For those who wonder what Russians sing besides the Volga Boatman and Ochi Chernyia, Vasili Pavlovich Solovyev-Sedoi, Russia’s top Tin Pan Alley man, has the answer. Sedoi’s simple, easy-to-hum melodies flow constantly out of Russian radios. In restaurants and cabarets, couples sway nightly to such Sedoi hits as Nightingale, It’s Long Since We’ve Been Home. More important yet, Songwriter Sedoi manages to please Russia’s culture cops, who regard dzhaz as “vulgar musical stew.” This year, Sedoi won his second Stalin prize.

The Seeing Eye. Sedoi scores his biggest hits with nicely blended combinations of patriotism, sentiment, wartime allusions and love. Like most U.S. tunesmiths, he writes only the music, leaves the lyrics to more lyrical minds. Sample:

It’s time to be going,

It’s a long, long way we have to go;

And up above your dear threshold

I’ll salute you with a flip of the silver wing.

Fate may toss us far away; Let it be so.

But don’t take anyone into your heart.

I’ll be watching carefully, And

I’ll see everything from above: Remember that.

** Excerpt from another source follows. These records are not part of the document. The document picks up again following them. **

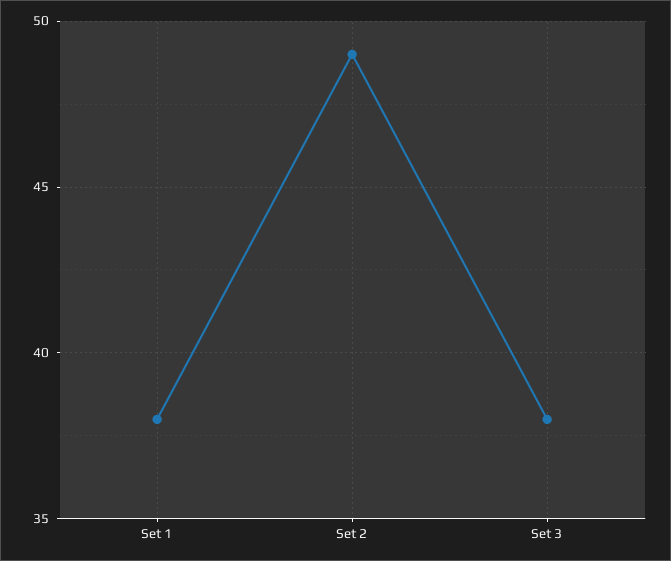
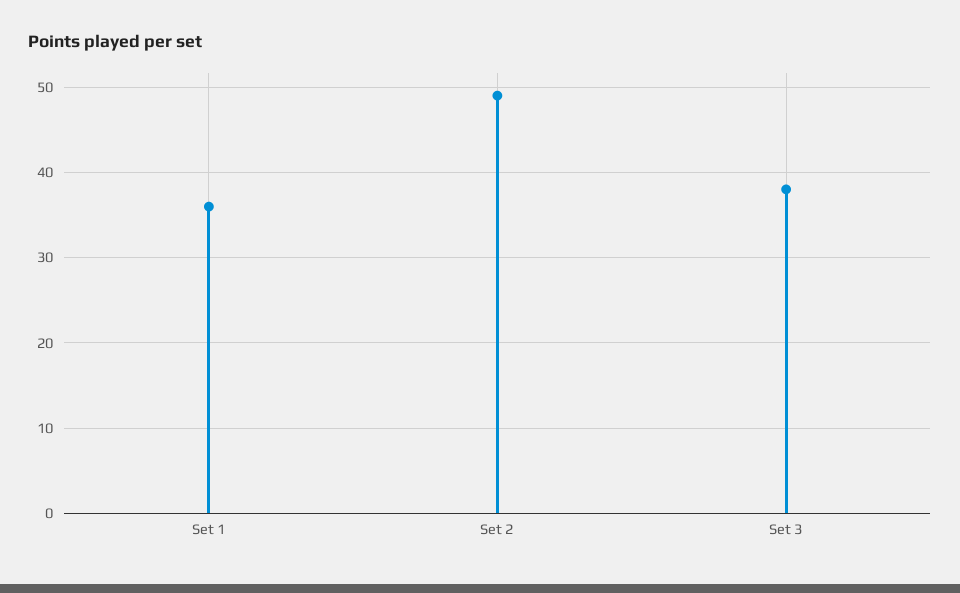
  {
-   "Set 1": 38,
+   "Set 1": 36,
    "Set 2": 49,
    "Set 3": 38
  }

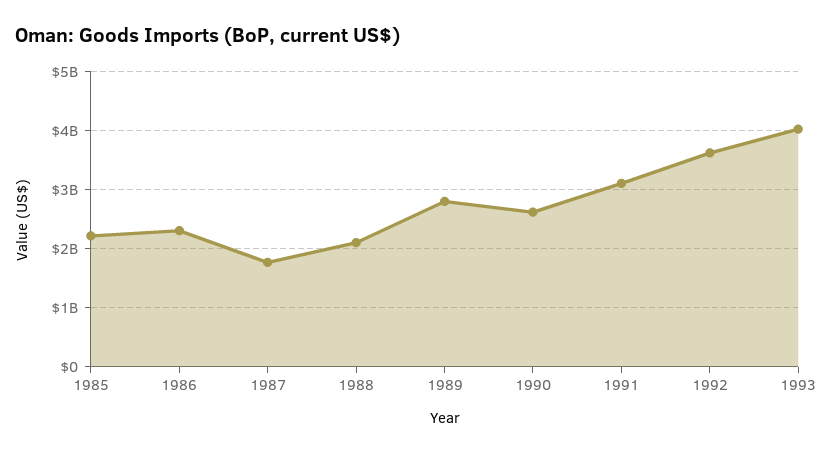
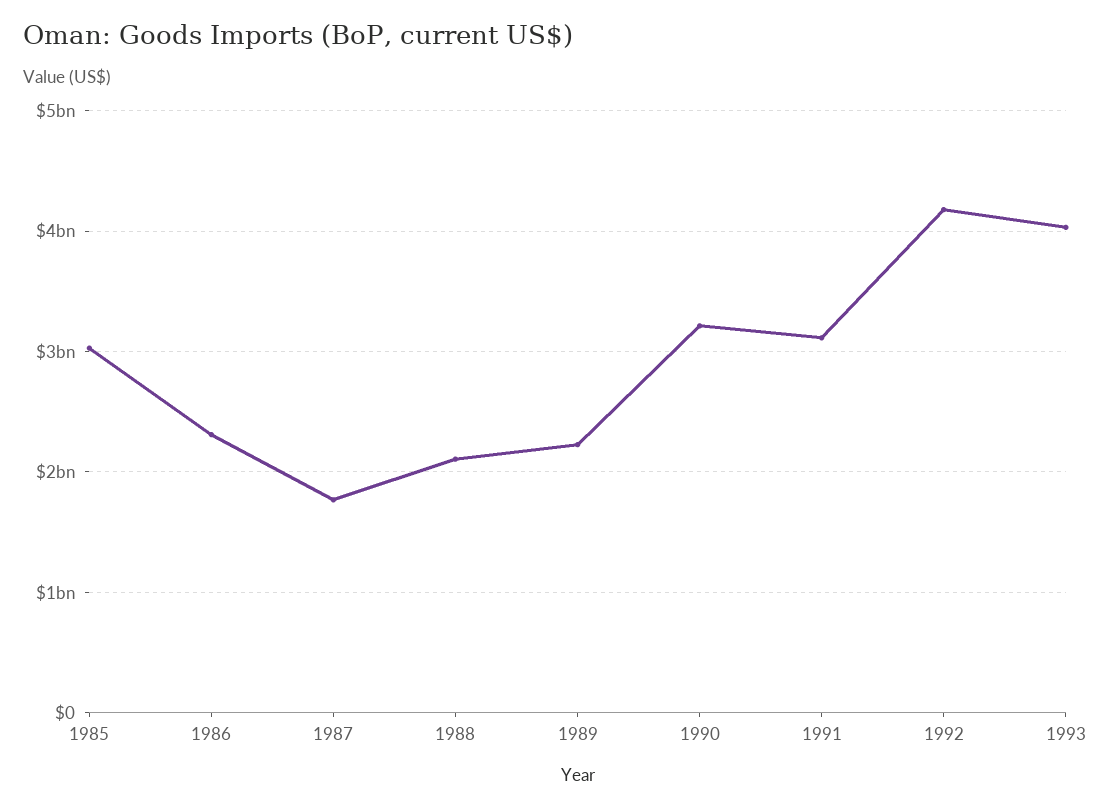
  {
-   "1985": 2200000000,
+   "1985": 3000000000,
    "1986": 2300000000,
    "1987": 1800000000,
    "1988": 2100000000,
-   "1989": 2800000000,
+   "1989": 2200000000,
-   "1990": 2600000000,
+   "1990": 3200000000,
    "1991": 3100000000,
-   "1992": 3600000000,
+   "1992": 4200000000,
    "1993": 4000000000
  }

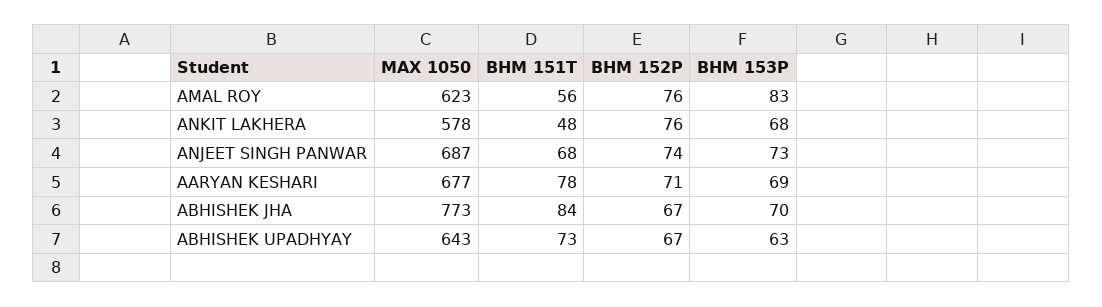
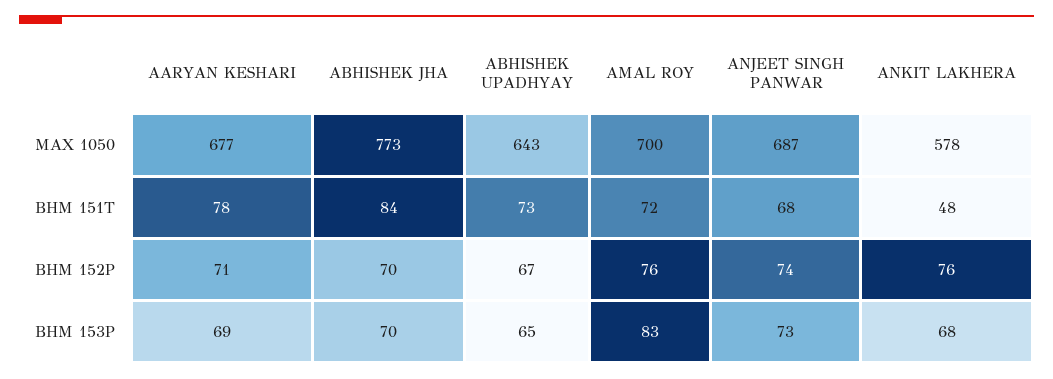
  {
    "MAX 1050": {
-     "AMAL ROY": 623,
+     "AMAL ROY": 700,
      "ANKIT LAKHERA": 578,
      "ANJEET SINGH PANWAR": 687,
      "AARYAN KESHARI": 677,
      "ABHISHEK JHA": 773,
      "ABHISHEK UPADHYAY": 643
    },
    "BHM 151T": {
-     "AMAL ROY": 56,
+     "AMAL ROY": 72,
      "ANKIT LAKHERA": 48,
      "ANJEET SINGH PANWAR": 68,
      "AARYAN KESHARI": 78,
      "ABHISHEK JHA": 84,
      "ABHISHEK UPADHYAY": 73
    },
    "BHM 152P": {
      "AMAL ROY": 76,
      "ANKIT LAKHERA": 76,
      "ANJEET SINGH PANWAR": 74,
      "AARYAN KESHARI": 71,
-     "ABHISHEK JHA": 67,
+     "ABHISHEK JHA": 70,
      "ABHISHEK UPADHYAY": 67
    },
    "BHM 153P": {
      "AMAL ROY": 83,
      "ANKIT LAKHERA": 68,
      "ANJEET SINGH PANWAR": 73,
      "AARYAN KESHARI": 69,
      "ABHISHEK JHA": 70,
-     "ABHISHEK UPADHYAY": 63
+     "ABHISHEK UPADHYAY": 65
    }
  }

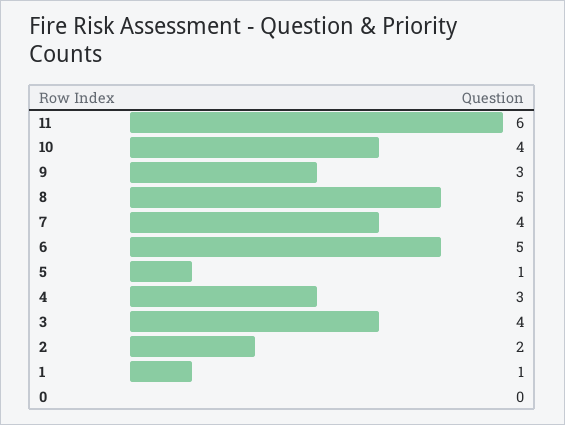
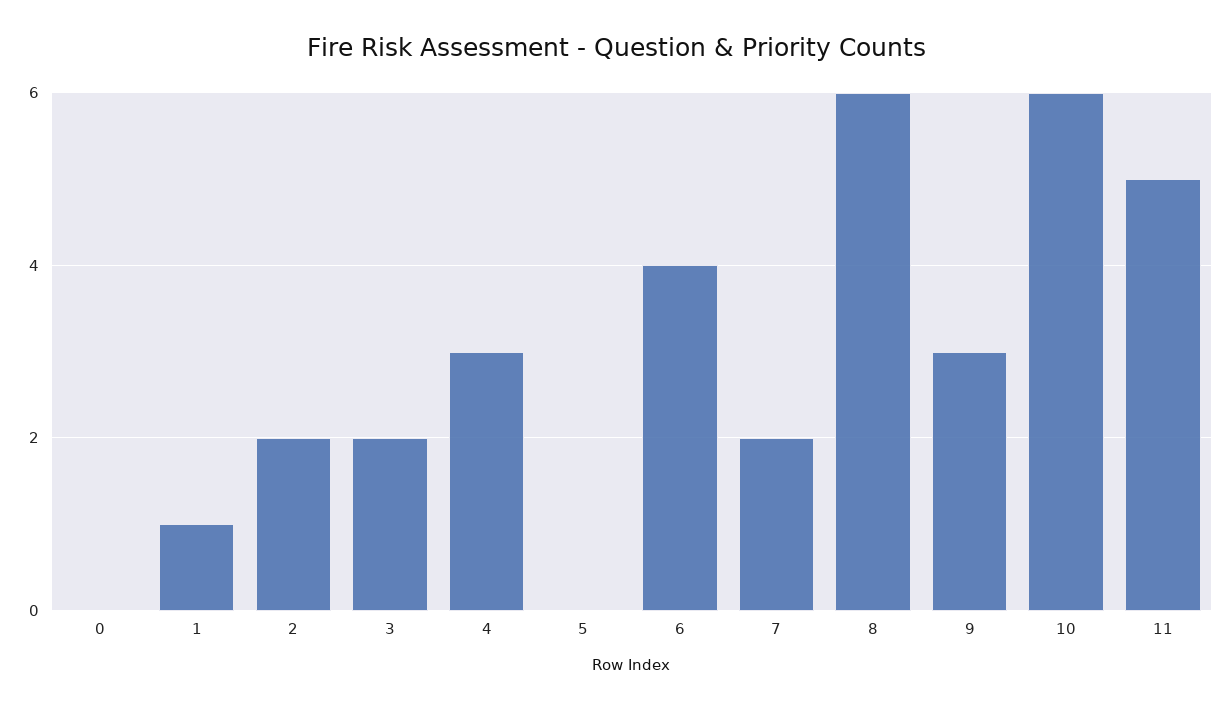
  {
-   "11": 6,
+   "11": 5,
-   "10": 4,
+   "10": 6,
    "9": 3,
-   "8": 5,
+   "8": 6,
-   "7": 4,
+   "7": 2,
-   "6": 5,
+   "6": 4,
-   "5": 1,
+   "5": 0,
    "4": 3,
-   "3": 4,
+   "3": 2,
    "2": 2,
    "1": 1,
    "0": 0
  }

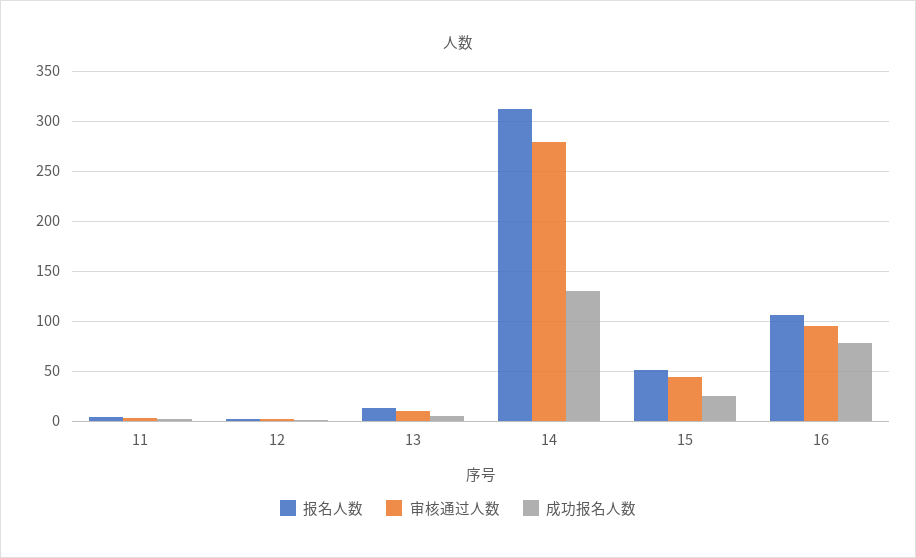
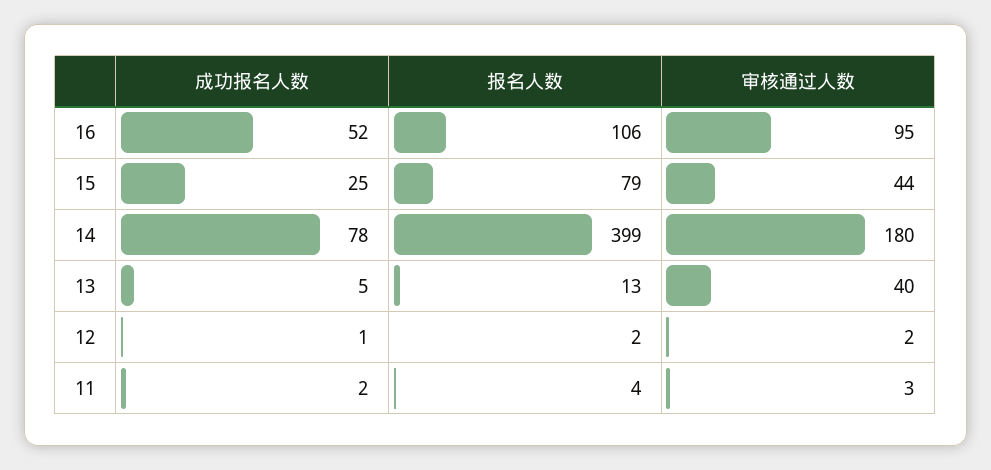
  {
    "报名人数": {
      "11": 4,
      "12": 2,
      "13": 13,
-     "14": 310,
+     "14": 399,
-     "15": 50,
+     "15": 79,
      "16": 106
    },
    "审核通过人数": {
      "11": 3,
      "12": 2,
-     "13": 10,
+     "13": 40,
-     "14": 280,
+     "14": 180,
      "15": 44,
      "16": 95
    },
    "成功报名人数": {
      "11": 2,
      "12": 1,
      "13": 5,
-     "14": 130,
+     "14": 78,
      "15": 25,
-     "16": 80
+     "16": 52
    }
  }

Goo & Starch. Sedoi’s sentimental ballads and starchy marching songs first began to catch on ten years ago. His big break was Nightingale, which won him his first Stalin prize (1944). Now he rates special fees, living and working quarters.

Recently, the Evening Moscow found space to give its favorite tunesmith a somewhat ominous pat on the back. Under a sketch of Sedoi at the piano a verse said: “After songs should come operas. But though he hasn’t created any Traviatas, let’s sing, friends, and Sedoi, the young laureate, will join us.”